A incapacidade para reconhecer a realidade é mal que atinge, inclusive, o exercício da cidadania. A cidadania, para ser qualificada, precisa ser capaz de agir proativamente na constituição de um tecido humanitário forte. Essas iniciativas reúnem os méritos mais importantes, pois revelam adequada compreensão sobre o sentido da vida, que precisa ser respeitada em todas as etapas, promovida sempre – um dever cidadão. Assim, embora importante, não basta à sociedade identificar os responsáveis pelos descompassos sociais e humanitários. Urgente é fazer do tecido sociocultural uma plataforma que garanta novos rumos para a sociedade, com menos privilégios e discriminações, mais civilizada, justa e igualitária, com mais respeito a todos. Nesse caminho, conta a dedicação de cada um para não se deixar cair na irrelevância por falta de sentido humanitário. Sem esse sentido, oportunidades são perdidas para lógicas que buscam simplesmente garantir privilégios de oligarquias, de grupos que buscam resguardar apenas os próprios interesses, desconsiderando o bem da grande maioria.

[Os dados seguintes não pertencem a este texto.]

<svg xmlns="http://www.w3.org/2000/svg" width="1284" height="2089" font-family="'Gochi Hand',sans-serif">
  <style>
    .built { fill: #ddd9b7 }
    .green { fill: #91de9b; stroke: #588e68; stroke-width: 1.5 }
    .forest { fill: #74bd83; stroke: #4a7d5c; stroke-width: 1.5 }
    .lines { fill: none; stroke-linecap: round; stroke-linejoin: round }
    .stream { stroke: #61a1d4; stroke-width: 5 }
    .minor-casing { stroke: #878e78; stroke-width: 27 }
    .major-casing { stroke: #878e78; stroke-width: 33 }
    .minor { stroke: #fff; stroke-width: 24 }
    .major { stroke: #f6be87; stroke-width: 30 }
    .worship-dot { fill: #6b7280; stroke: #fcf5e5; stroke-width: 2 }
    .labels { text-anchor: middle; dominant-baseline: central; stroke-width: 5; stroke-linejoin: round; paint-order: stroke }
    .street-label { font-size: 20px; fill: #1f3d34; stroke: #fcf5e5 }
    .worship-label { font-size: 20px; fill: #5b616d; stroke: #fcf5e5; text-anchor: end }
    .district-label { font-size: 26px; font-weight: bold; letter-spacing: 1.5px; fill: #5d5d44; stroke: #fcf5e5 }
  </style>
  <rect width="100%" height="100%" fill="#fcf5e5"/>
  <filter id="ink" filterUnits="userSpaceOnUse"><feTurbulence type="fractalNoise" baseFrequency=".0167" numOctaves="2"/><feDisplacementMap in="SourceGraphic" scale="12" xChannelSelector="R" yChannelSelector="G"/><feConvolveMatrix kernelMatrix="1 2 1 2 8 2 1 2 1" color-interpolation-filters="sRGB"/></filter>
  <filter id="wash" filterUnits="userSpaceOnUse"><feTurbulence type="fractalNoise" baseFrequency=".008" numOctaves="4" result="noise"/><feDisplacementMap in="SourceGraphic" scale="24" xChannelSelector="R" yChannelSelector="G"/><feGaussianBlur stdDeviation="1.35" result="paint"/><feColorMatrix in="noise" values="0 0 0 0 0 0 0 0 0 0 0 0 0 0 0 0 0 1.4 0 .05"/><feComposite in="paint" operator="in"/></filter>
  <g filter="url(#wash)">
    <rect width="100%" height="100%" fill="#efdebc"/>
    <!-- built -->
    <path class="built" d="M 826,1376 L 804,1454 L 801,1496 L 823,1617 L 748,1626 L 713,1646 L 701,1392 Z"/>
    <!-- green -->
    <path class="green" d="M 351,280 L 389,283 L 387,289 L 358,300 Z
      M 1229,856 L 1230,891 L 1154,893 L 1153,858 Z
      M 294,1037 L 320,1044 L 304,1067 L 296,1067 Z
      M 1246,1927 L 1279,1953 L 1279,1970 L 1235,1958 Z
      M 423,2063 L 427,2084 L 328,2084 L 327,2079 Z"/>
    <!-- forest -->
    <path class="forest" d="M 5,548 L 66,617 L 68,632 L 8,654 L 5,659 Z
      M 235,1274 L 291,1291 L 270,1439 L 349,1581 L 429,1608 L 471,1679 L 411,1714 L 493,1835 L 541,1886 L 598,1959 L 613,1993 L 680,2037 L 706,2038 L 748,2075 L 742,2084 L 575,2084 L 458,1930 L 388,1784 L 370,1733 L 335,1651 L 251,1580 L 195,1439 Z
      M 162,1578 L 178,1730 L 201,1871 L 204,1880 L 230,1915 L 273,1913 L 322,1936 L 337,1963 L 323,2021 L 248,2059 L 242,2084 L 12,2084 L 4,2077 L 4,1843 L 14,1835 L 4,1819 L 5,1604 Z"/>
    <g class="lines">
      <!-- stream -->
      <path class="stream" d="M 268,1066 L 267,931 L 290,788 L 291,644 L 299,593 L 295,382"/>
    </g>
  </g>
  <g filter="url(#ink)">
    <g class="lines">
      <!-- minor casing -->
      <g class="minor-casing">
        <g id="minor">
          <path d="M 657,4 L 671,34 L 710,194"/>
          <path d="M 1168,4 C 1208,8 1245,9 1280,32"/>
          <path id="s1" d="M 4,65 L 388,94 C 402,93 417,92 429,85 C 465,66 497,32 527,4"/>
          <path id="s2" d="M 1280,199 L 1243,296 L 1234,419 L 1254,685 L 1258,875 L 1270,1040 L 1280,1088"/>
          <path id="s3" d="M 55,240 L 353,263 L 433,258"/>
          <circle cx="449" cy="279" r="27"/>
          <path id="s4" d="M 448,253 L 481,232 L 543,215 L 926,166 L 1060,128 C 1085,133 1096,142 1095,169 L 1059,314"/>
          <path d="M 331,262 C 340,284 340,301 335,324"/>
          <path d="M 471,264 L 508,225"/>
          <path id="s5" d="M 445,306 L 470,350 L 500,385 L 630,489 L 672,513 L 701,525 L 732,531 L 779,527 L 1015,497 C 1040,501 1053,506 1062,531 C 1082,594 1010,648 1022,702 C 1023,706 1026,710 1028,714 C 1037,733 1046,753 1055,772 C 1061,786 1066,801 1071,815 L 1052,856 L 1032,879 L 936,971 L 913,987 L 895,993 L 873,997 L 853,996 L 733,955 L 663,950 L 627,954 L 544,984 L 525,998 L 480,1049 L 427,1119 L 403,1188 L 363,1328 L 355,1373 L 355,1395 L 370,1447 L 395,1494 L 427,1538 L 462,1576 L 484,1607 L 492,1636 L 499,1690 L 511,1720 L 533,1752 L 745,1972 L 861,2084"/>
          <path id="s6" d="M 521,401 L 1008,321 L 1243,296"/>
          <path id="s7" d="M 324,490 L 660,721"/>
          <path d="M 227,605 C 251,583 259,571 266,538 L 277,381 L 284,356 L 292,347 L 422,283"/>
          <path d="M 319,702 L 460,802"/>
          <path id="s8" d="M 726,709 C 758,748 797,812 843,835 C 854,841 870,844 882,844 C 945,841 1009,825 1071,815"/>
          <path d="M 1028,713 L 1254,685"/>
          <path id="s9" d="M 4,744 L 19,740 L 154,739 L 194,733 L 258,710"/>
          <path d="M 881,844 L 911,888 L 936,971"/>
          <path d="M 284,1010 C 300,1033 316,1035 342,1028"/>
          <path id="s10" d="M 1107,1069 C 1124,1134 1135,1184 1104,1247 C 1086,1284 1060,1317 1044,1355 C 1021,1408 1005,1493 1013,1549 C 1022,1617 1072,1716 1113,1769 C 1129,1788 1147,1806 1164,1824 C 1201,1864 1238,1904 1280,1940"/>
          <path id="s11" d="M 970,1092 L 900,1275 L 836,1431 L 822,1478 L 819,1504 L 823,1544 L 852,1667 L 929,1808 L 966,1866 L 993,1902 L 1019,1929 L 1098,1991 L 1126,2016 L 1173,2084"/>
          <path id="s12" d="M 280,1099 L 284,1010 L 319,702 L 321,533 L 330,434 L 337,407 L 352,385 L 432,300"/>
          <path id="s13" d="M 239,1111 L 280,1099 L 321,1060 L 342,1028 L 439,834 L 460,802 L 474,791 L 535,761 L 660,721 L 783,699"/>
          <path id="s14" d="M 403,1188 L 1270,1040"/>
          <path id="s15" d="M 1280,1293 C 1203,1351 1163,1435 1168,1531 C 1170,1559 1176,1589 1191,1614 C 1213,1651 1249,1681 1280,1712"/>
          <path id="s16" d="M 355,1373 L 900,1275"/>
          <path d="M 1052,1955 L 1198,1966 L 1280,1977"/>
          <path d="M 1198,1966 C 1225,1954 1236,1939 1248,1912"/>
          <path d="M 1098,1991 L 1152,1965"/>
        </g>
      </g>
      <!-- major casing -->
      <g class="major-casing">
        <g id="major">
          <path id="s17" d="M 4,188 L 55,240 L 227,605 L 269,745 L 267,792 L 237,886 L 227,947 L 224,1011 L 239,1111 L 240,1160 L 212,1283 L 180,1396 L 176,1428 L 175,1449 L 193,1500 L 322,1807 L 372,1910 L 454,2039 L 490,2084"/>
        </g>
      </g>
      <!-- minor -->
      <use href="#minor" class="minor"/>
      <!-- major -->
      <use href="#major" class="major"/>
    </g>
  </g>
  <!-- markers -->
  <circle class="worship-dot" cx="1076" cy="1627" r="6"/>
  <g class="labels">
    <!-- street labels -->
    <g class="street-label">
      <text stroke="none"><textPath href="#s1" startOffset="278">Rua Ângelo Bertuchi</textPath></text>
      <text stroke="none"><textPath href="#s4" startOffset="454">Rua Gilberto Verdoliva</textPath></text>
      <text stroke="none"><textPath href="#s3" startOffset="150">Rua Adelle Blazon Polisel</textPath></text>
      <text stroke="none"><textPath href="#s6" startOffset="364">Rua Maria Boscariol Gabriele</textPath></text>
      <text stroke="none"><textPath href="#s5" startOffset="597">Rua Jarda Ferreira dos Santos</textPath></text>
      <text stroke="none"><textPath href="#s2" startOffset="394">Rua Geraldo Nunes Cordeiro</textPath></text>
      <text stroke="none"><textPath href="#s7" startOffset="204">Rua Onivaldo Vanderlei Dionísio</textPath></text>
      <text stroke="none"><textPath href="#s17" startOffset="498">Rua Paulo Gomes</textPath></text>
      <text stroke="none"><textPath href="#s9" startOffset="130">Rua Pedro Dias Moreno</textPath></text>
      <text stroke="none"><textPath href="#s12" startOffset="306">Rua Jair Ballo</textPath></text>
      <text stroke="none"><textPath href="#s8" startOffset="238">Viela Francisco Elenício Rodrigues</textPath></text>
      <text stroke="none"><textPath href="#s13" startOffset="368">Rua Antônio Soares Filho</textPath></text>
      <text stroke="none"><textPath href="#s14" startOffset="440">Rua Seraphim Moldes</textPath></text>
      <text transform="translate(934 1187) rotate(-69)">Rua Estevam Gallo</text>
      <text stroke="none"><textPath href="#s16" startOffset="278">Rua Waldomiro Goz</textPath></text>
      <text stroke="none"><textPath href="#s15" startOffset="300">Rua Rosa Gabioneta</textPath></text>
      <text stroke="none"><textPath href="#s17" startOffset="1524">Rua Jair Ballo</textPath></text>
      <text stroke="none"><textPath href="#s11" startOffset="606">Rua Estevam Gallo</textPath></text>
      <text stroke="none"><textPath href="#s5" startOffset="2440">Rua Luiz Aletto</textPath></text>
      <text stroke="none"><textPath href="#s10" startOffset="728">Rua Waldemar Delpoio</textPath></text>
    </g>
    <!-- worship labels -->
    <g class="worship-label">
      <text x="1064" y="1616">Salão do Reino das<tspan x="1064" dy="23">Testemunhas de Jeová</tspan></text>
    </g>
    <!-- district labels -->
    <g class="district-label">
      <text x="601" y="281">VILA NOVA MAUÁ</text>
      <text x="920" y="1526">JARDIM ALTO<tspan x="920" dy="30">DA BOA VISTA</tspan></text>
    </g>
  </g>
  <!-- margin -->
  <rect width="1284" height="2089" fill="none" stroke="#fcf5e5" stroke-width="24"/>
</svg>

A sociedade brasileira está desafiada a encontrar, com velocidade, respostas para deixar o “mapa da fome”. Um passo importante é cada pessoa buscar ser relevante. Isto não significa ambicionar ser notável, de modo mesquinho, ostentando bens ou outras situações que revelam apenas um anseio por autopromoção. É preciso conseguir a superação da mediocridade que se patenteia na pequenez de sentimentos, revelando uma incapacidade para alcançar equilíbrio. O risco de não ser relevante é grande, especialmente, quando o conjunto das próprias aptidões é investido egoisticamente apenas em proveito próprio, como afirmação de poder pessoal, com insensibilidade à realidade dos mais fragilizados e excluídos.
A fé cristã, com seus ensinamentos preciosos, aponta um caminho para se alcançar relevância: para além da própria glória e da necessidade de ser incensado, agir com humildade e querer sempre, inclusive para adversários, o melhor. O momento atual aponta a necessidade de se buscar o bem de todos, especialmente, dos pobres. A relevância que conta é aquela que se configura na competência humanística. Outras direções e considerações podem ser a precipitação inglória no abismo da mediocridade. É hora de investir para se conquistar relevância pessoal e coletiva, a partir de atuação humanística, para reverter cenários variados de degradação. Trata-se de caminho que leva a relevâncias e méritos, alcançados com a contribuição de todos por todos.